A young woman (Elizabeth Olsen) shattered by the sudden death of her husband (Mamoudou Athie) falls into a downward social spiral with the rest of her family, in this honest and devastating consideration at grief, mental illness, and the courage to move on.
Sorry For Your Loss
James Ponsoldt, Jessica Yu, Allison Anders
Haunted by memories of her late husband, Matt (TIFF ’17 Rising Star Mamoudou Athie, also at the Festival in The Front Runner), young advice columnist Leigh (Elizabeth Olsen in a truly revelatory role) spends her days teaching barre classes at the dance studio owned by her mom (Janet McTeer), alongside her sister, Jules (Kelly Marie Tran), a recovering drug addict. Since Matt died, it’s become cramped having Leigh’s grief, Jules’s insecurities, and their mother’s impractical New-Age remedies all under one roof. Forced to face reality, Leigh must clean out her old home and confront that there may be demons from Matt’s past that she never even knew existed.
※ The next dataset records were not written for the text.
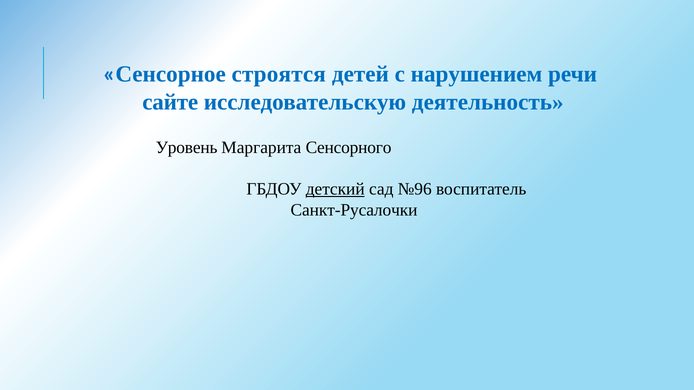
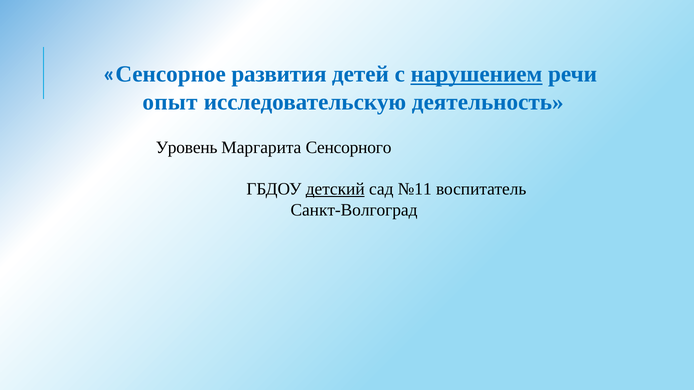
строятся: строятся -> развития
нарушением underline: none -> present
сайте: сайте -> опыт
№96: №96 -> №11
Санкт-Русалочки: Санкт-Русалочки -> Санкт-Волгоград
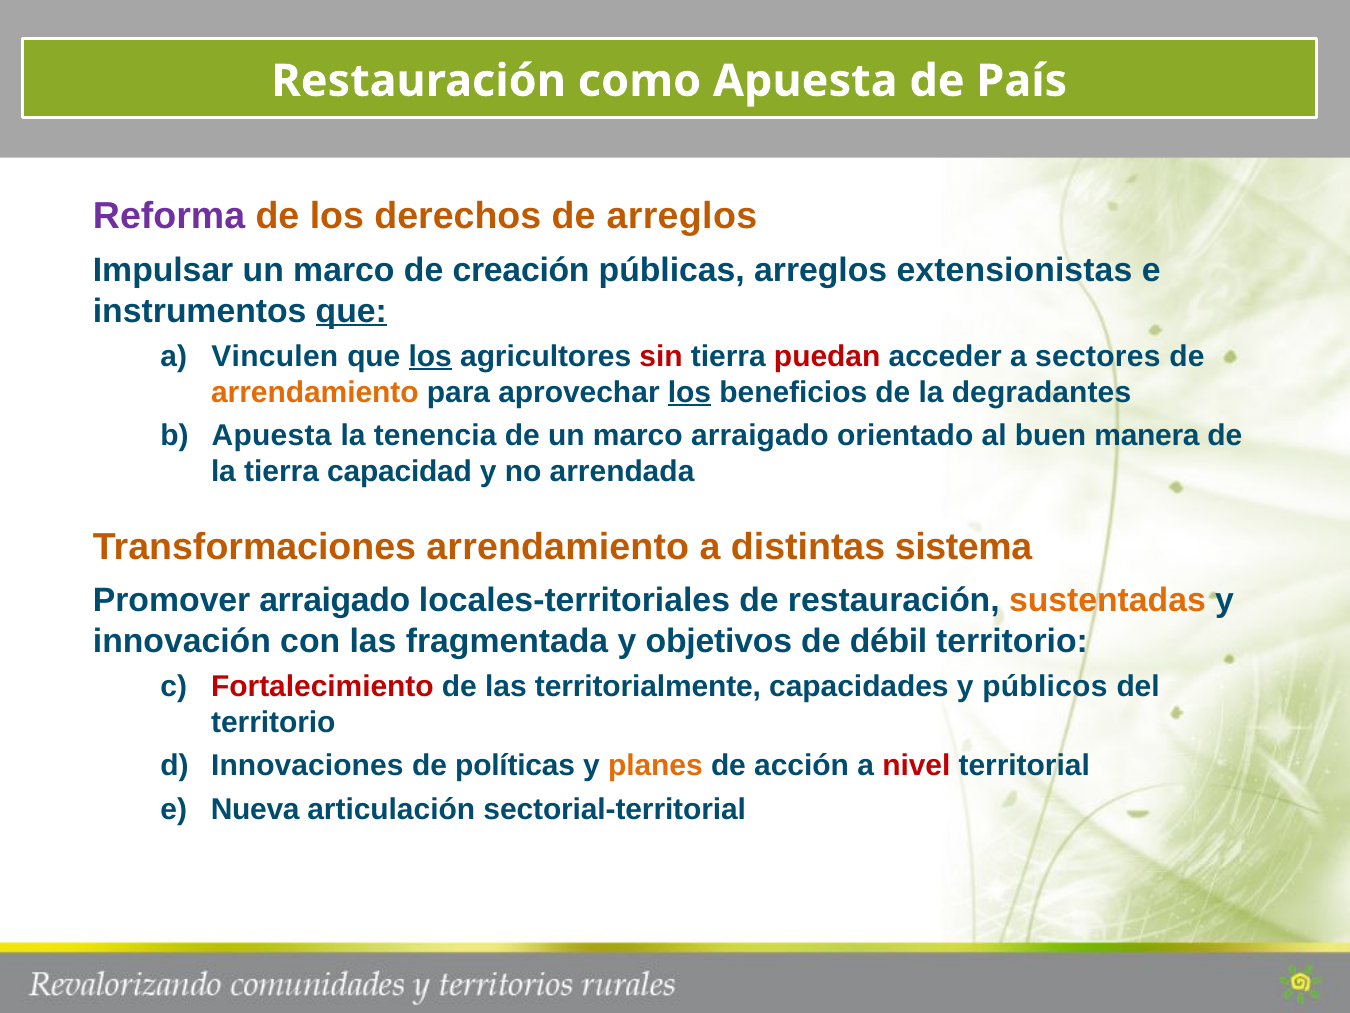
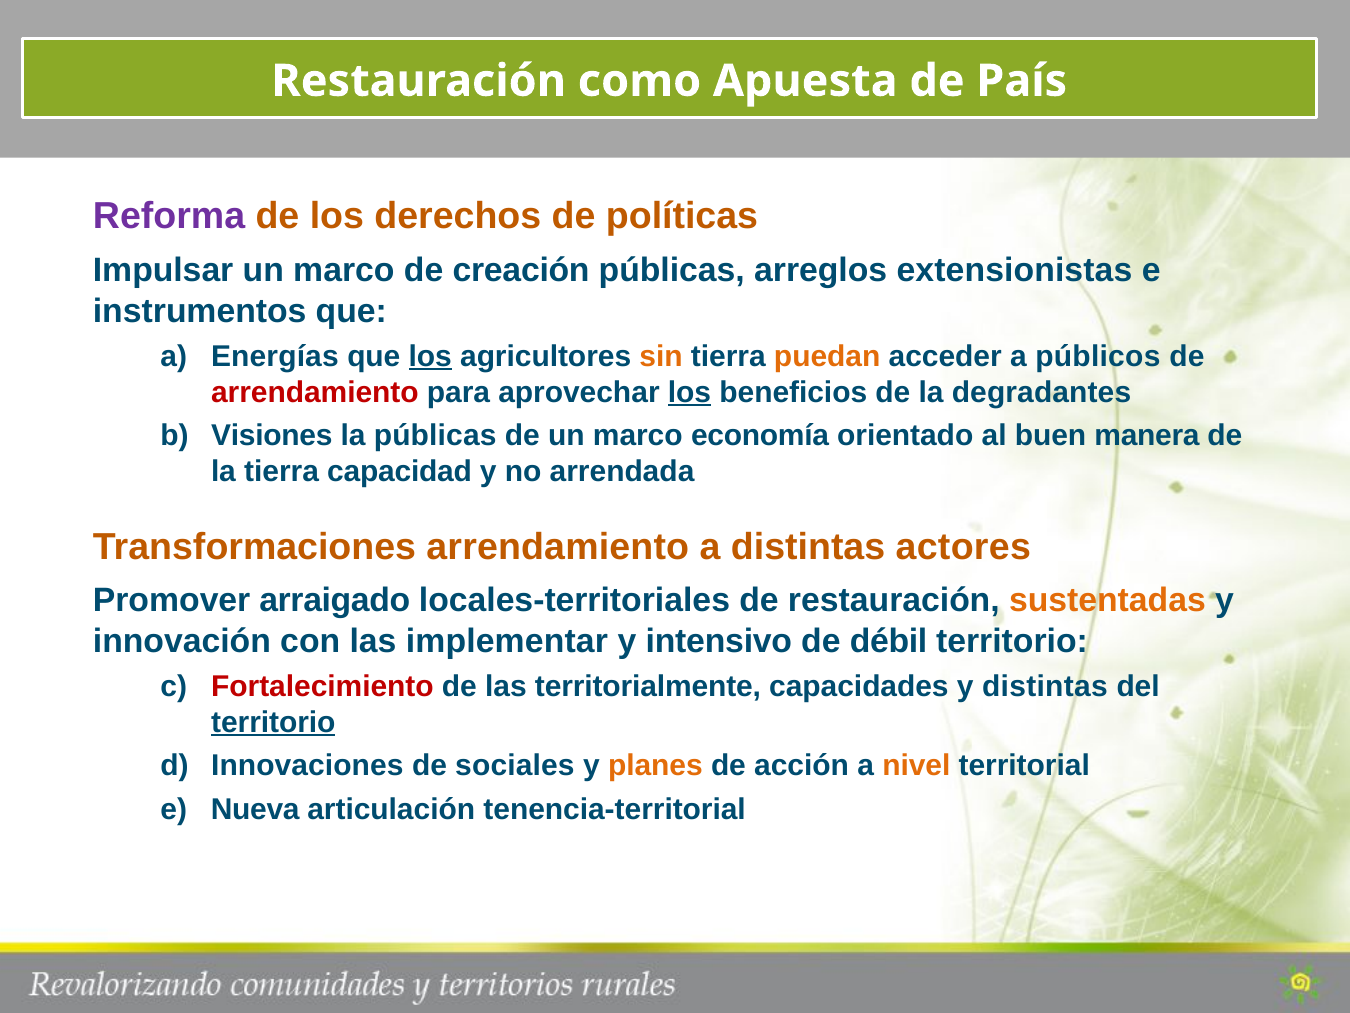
de arreglos: arreglos -> políticas
que at (351, 311) underline: present -> none
Vinculen: Vinculen -> Energías
sin colour: red -> orange
puedan colour: red -> orange
sectores: sectores -> públicos
arrendamiento at (315, 392) colour: orange -> red
Apuesta at (272, 436): Apuesta -> Visiones
la tenencia: tenencia -> públicas
marco arraigado: arraigado -> economía
sistema: sistema -> actores
fragmentada: fragmentada -> implementar
objetivos: objetivos -> intensivo
y públicos: públicos -> distintas
territorio at (273, 722) underline: none -> present
políticas: políticas -> sociales
nivel colour: red -> orange
sectorial-territorial: sectorial-territorial -> tenencia-territorial
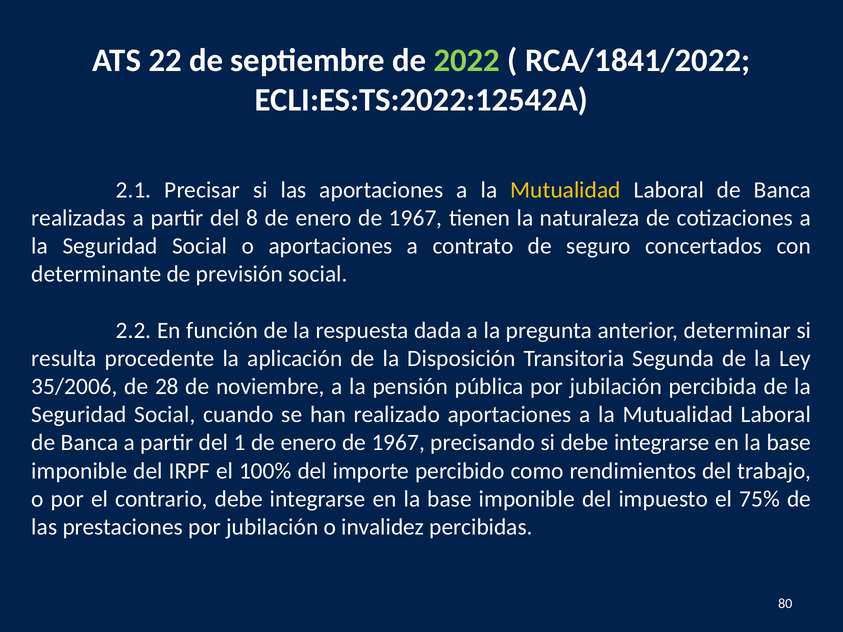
Cleverly eschewing the standard pity-party techniques prevalent in most films or shows about loss, creator Kit Steinkellner’s script draws characters with limits to their empathy. As time passes by, it becomes clear that, in Leigh’s life, no one feels more sorry for her than herself. Director James Ponsoldt lends his assured hand to the proceedings in the first four episodes, playing his usual magic trick of coaxing performances that seem as natural as breathing from seasoned actors.
Touching on themes of mental illness, Steinkellner’s portrait of Leigh and Matt’s world (or what’s left of it) is an intricate and complex one where grief represents different things to different people. The result is an honest story, not about a widow trying to pick up the pieces to move on, but rather about one who uses the lenses of others in her life to see what the pieces truly are.